MARCH 01, 2004 – The European Union struck back at tax breaks given to U.S. exporters today by slapping trade sanctions on the U.S. in a move that could cost U.S. firms, including IT vendors such as Microsoft Corp., millions of dollars. The EU said the sanctions come in retaliation to $4 billion in annual subsidies enjoyed by major U.S. exporters, such as Microsoft and The Boeing Co. The World Trade Organization deemed the subsidies illegal in January 2002.
The subsidies come in the form of tax breaks currently given under the Extraterritorial Income Exclusion Act (ETI), which former President Bill Clinton signed into law in 2000 to replace the Foreign Sales Corporation Act, which also granted tax breaks.

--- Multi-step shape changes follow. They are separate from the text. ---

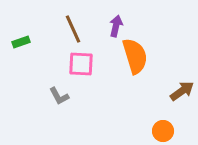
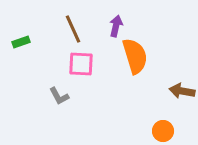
brown arrow: rotated 135 degrees counterclockwise
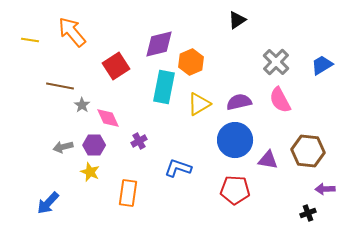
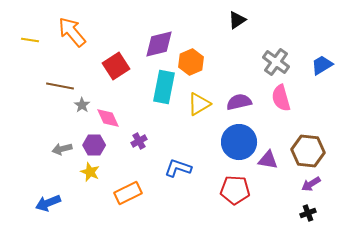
gray cross: rotated 8 degrees counterclockwise
pink semicircle: moved 1 px right, 2 px up; rotated 12 degrees clockwise
blue circle: moved 4 px right, 2 px down
gray arrow: moved 1 px left, 2 px down
purple arrow: moved 14 px left, 5 px up; rotated 30 degrees counterclockwise
orange rectangle: rotated 56 degrees clockwise
blue arrow: rotated 25 degrees clockwise
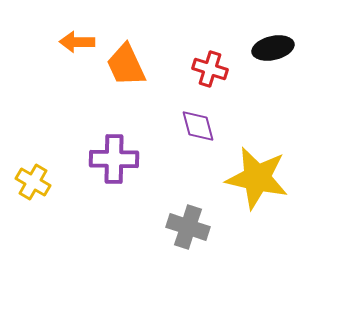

Last May, the WTO authorized the EU to take countermeasures against the subsidies. The U.S. was given a March 1, 2004, deadline to repeal the subsidy provision.
With no resolution in place, the EU retaliated by imposing an additional custom duty of 5% on certain U.S. agricultural, textile, industrial, electronic and paper exports. The duty is due to increase at a rate of 1% a month, to a ceiling of 17% a month, by next March 1.
In a statement Friday, the EU said its objective remains the withdrawal of the subsidy and that it has therefore opted for a “measured and gradual response.” The EU estimates that the new custom duties will total $315 million from March 1 to Dec. 31, 2004, and $666 million in additional duties if carried through 2005.
If the U.S. responds by repealing the tax breaks, major U.S. exporters such as Microsoft could potentially wind up paying millions more in taxes.
Representatives for Microsoft could not immediately comment on the sanctions.
The company’s financial statements reflect the advantage the software vendor has gained from the tax break, however. In 2002 for example, Microsoft was allowed a 2.4% reduction in its statutory tax rate under the ETI, according to company financial documents.